Полураспад. Очи синие, деньги медные. Минус Лавриков. Поперека. Красный гроб, или уроки красноречия в русской провинции. Год провокаций (Солнцев) - страница 20

11

Они медленно пошли по вечернему городу — сутулая маленькая старушка и младшее ее дитя. Алексей нес над головами зонт.

Крапал крест-накрест дождь, проблескивая при свете фонарей и витрин.

— Это где мы сейчас? — спросила мать, делая вид, что озирается.

— На улице Воскресенской, — ответил сын. — Ну, бывшей Марата.

— А-а! — Старушка остановилась. — Марат, кстати, был неплохой человек.

— Постой, трамвай идет.

— Это который?

— Третий.

— Поехали на нем.

— Мама, это же по кругу, через весь город!

— Ну как хочешь, — смиренно, как всегда, согласилась мать, и Алексей подумал: «А куда торопиться?» Помог ей подняться в вагон, сели у окна, сын за спиной матери. Трамвай тронулся, в тряске и перестуках разговаривать было трудно, и они долго молчали.

— Где мы сейчас? — Он услышал наконец ее дребезжащий голос.

— Старый цирк проехали…

Мать снова затихла. Минут через десять встрепенулась:

— А памятник сохранился? — Она имела в виду памятник борцам за свободу.

— Конечно, — соврал сын.

На месте бывшего монумента из бетона, изображавшего в стиле кубизма пролетариат, разрывающий двуглавого орла, теперь стояла стеклянная свеча банк «Олимп».

— А сейчас проспект Комсомола?

— Да, мам.

Алексей подумал: «Наверно, мысленно видит весь город…» Но если мать и видела мысленно город, то скорее всего город прежних, военных лет, когда она пришла сюда голоногой бесштанной девчонкой (да, она всегда так и уточняла среди своих: бесштанной) пешком из деревни Красные Петухи. Красными Петухами деревню назвали, говорят, потому, что она постоянно горела — только отстроится, вновь горит. То ли потому, что стоит на холме и молнии ее полюбили, то ли народ такой…

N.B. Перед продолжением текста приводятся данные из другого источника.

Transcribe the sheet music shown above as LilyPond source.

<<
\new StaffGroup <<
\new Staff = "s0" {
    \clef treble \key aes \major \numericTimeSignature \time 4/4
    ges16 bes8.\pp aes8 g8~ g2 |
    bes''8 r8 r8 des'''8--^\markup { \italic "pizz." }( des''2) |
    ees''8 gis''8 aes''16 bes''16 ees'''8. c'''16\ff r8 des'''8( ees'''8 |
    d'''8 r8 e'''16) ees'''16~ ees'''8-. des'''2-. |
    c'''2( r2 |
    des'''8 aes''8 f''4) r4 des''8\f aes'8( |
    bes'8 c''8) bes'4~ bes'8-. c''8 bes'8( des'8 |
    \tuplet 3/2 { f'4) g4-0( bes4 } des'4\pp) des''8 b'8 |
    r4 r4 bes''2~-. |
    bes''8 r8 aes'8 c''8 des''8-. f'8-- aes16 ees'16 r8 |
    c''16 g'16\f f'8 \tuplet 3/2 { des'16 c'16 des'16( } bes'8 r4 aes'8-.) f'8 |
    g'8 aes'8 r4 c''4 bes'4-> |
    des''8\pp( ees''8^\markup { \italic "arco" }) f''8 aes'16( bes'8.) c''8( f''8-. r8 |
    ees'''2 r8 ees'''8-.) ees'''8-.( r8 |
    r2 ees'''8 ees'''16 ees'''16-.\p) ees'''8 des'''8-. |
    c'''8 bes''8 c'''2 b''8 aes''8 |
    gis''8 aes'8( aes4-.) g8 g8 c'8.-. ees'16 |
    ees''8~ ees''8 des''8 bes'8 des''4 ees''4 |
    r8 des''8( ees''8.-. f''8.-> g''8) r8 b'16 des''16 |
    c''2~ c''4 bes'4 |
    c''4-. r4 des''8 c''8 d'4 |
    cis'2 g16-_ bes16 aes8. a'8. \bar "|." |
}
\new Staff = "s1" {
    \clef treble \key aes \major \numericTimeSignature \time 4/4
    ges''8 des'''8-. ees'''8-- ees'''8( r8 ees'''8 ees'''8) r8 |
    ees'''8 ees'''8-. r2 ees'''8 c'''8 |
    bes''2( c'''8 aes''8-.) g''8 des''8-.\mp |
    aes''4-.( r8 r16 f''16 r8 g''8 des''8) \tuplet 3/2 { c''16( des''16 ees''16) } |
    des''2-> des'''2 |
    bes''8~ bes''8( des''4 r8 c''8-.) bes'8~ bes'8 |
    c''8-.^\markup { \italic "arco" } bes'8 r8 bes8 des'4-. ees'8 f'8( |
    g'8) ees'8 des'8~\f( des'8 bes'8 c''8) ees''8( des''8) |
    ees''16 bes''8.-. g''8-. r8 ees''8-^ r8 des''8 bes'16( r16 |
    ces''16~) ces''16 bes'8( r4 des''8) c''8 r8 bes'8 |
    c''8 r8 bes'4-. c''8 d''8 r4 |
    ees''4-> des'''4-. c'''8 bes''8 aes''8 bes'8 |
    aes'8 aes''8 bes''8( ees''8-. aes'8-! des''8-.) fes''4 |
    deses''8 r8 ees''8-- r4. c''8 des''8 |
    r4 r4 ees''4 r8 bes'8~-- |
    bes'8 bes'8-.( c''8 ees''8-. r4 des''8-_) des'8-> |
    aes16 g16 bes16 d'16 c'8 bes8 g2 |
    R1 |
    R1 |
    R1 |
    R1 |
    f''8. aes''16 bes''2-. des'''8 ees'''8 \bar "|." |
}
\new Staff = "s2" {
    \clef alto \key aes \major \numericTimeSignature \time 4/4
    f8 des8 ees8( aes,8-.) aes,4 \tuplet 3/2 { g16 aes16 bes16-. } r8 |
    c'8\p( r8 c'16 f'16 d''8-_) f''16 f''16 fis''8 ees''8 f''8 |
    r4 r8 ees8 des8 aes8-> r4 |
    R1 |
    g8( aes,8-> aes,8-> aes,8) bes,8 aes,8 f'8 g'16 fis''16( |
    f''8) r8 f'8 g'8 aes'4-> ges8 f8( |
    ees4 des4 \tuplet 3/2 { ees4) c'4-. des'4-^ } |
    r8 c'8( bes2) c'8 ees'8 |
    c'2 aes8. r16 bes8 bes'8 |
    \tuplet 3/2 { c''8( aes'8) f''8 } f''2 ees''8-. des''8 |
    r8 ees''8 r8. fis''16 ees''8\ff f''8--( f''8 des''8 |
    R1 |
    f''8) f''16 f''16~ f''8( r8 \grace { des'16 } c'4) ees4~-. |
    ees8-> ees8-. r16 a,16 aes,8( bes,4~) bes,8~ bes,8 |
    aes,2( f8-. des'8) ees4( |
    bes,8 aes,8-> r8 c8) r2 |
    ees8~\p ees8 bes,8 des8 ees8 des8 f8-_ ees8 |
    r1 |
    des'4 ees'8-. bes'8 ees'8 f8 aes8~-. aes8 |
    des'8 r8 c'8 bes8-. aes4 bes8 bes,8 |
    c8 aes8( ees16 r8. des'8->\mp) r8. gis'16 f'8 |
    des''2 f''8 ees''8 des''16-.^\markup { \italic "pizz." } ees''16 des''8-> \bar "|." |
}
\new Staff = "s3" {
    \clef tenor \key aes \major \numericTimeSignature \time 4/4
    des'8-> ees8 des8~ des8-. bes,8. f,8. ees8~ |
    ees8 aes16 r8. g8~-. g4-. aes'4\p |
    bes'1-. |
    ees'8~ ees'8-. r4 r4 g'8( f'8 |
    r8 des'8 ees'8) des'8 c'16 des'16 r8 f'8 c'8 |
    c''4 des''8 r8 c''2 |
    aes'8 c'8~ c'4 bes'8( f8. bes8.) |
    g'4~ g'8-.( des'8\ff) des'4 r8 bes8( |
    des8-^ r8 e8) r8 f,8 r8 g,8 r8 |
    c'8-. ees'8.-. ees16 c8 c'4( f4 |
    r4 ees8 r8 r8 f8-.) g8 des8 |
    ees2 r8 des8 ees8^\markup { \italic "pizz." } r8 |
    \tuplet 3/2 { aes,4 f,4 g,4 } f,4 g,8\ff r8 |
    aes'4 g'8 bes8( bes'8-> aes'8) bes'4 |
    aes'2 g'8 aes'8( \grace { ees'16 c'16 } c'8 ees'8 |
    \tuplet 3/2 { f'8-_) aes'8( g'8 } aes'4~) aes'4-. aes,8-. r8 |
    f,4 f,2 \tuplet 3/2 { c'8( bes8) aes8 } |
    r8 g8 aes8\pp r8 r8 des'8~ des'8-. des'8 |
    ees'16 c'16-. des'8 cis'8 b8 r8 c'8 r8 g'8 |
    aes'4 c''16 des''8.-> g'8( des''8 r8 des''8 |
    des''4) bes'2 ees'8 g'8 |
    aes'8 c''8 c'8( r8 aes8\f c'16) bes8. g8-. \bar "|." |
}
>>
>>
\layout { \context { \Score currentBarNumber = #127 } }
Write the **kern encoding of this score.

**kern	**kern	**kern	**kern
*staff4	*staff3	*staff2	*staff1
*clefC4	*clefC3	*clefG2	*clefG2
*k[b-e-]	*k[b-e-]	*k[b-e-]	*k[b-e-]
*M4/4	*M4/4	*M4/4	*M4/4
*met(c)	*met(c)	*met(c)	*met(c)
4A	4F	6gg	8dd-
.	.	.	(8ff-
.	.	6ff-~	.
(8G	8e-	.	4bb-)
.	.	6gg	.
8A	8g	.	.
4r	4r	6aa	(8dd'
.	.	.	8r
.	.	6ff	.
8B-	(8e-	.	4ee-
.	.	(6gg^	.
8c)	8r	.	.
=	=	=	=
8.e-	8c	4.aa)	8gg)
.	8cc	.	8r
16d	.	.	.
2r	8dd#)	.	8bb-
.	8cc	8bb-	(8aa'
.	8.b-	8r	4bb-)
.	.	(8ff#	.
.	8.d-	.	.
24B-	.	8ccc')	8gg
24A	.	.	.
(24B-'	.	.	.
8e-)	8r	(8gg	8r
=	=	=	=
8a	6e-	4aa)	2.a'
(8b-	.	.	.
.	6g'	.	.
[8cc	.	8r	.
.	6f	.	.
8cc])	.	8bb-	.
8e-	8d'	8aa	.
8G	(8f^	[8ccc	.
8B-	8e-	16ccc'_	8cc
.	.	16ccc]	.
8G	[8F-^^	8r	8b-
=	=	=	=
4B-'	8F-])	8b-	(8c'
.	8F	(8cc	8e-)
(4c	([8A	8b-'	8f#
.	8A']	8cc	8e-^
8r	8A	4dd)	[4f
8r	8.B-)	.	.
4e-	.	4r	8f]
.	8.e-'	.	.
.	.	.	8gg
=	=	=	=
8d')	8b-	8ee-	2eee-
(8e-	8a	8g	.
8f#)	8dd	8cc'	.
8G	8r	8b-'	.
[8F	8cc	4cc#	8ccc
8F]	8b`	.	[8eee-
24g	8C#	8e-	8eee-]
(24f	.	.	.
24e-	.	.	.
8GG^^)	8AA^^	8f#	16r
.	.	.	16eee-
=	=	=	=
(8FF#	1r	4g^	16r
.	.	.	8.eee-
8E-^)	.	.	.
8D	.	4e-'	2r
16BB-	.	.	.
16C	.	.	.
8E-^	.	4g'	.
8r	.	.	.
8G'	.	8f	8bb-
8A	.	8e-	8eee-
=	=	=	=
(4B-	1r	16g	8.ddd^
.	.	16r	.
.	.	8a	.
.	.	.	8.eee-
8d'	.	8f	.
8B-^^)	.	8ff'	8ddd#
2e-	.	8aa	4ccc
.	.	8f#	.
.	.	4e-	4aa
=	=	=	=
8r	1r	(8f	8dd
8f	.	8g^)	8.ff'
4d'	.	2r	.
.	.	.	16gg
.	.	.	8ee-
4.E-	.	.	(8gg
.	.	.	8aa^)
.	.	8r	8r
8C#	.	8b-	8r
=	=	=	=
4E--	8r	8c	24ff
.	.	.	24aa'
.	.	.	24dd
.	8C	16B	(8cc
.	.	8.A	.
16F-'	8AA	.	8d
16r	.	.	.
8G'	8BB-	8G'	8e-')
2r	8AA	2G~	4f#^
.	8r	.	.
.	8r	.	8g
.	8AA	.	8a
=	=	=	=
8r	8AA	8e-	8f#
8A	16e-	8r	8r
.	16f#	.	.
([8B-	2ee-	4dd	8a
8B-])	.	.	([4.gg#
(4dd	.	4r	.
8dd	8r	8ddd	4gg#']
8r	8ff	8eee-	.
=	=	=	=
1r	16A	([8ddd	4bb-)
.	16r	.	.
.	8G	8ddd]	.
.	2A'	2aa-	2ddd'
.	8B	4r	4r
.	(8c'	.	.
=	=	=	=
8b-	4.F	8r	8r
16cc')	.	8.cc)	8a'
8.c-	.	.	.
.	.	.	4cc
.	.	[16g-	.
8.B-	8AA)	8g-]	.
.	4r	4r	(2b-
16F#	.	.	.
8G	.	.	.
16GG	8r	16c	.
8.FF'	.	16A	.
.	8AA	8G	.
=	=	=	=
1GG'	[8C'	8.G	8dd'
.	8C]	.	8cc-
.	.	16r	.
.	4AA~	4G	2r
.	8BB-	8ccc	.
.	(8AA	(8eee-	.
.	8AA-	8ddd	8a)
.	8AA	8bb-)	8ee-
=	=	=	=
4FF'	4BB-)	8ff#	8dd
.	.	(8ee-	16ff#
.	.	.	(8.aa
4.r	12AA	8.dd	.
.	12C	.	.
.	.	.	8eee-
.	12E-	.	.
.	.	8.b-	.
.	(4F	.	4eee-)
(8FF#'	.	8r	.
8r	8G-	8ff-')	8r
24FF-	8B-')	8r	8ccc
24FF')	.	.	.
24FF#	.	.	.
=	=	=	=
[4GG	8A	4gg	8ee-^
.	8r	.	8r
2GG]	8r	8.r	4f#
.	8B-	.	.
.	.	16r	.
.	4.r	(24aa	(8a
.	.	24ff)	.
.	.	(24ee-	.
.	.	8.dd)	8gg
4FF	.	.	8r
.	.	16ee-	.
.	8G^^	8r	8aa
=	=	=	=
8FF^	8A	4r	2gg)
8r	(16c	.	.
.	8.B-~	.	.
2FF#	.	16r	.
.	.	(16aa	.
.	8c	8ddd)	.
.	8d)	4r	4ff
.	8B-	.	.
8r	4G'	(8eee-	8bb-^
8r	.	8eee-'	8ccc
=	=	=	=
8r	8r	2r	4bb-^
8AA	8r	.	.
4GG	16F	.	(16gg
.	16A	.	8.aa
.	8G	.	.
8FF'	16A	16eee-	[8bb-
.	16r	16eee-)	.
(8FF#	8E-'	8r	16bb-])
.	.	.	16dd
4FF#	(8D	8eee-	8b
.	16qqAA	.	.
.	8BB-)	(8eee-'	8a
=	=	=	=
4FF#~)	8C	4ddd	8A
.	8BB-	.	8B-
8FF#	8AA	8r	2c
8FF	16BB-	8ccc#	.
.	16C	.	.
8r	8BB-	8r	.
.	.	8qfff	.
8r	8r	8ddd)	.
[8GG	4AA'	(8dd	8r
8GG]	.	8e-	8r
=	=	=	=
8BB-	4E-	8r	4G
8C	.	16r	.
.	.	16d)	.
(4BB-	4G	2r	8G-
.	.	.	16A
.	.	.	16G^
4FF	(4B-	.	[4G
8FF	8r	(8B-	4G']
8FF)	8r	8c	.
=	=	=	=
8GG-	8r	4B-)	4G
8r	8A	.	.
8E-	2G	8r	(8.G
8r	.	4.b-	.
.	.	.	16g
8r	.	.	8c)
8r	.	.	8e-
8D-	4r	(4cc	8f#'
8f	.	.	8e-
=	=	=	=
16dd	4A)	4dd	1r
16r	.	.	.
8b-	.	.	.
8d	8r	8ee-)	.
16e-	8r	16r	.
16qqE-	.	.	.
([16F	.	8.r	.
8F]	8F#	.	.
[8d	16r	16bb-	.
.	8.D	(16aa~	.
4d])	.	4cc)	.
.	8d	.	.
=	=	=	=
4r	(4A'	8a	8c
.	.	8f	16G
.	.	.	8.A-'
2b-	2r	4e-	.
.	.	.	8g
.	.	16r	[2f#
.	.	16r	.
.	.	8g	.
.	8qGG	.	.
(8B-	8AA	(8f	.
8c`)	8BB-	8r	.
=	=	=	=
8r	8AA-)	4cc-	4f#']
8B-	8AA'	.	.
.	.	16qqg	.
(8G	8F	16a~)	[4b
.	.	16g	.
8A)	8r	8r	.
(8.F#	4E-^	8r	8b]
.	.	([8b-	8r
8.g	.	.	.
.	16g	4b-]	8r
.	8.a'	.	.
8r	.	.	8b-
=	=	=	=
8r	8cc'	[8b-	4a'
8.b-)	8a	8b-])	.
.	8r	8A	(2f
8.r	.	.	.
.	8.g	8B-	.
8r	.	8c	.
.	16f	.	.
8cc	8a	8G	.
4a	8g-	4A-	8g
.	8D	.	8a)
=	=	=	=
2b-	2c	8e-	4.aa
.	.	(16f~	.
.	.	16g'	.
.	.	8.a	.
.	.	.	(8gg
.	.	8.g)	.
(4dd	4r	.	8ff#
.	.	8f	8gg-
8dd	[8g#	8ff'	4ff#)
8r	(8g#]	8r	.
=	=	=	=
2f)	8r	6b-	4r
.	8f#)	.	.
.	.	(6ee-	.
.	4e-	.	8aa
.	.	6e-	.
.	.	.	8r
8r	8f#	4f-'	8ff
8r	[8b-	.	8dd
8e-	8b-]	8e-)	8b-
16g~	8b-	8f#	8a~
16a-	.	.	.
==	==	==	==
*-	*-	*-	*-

Устроилась на оборонный завод, где два года ворочала тяжеленные снаряды, пока не надорвалась, — была же худющая… Назначили агитатором, так и пошла дальше по жизни — в комсомоле, в партии…

А он? Алексей Александрович вскинул глаза: вон он, на холмах, университет, похожий на горсть беспорядочно брошенных друг на друга костяшек домино. Там когда-то учился он и училась курсом старше Броня Скуратова. Вот и общежитие прилепилось сбоку, где они познакомились в одну из новогодних ночей. Алексей, как и многие студенты, проживавшие в квартирах с родителями, часто бегал туда на танцы — в общежитии кипела веселая жизнь.

Пройти в «общагу» для своих было просто — туда вел прямо со второго этажа физмата стеклянный рукав, как в иностранных аэропортах — к самолетам. Можно было постоять внутри этой горизонтальной сосульки и посмотреть на березовую рощицу внизу, на облысевшую, как Горбачев, Большую сопку вдали над ней грибы телеантенн, а сбоку, вроде гигантских санок, забытых стоймя, макушки искусственных трамплинов. Под одним из них погиб его друг Митя Дураков, именем которого Алексей назовет впоследствии своего единственного сына.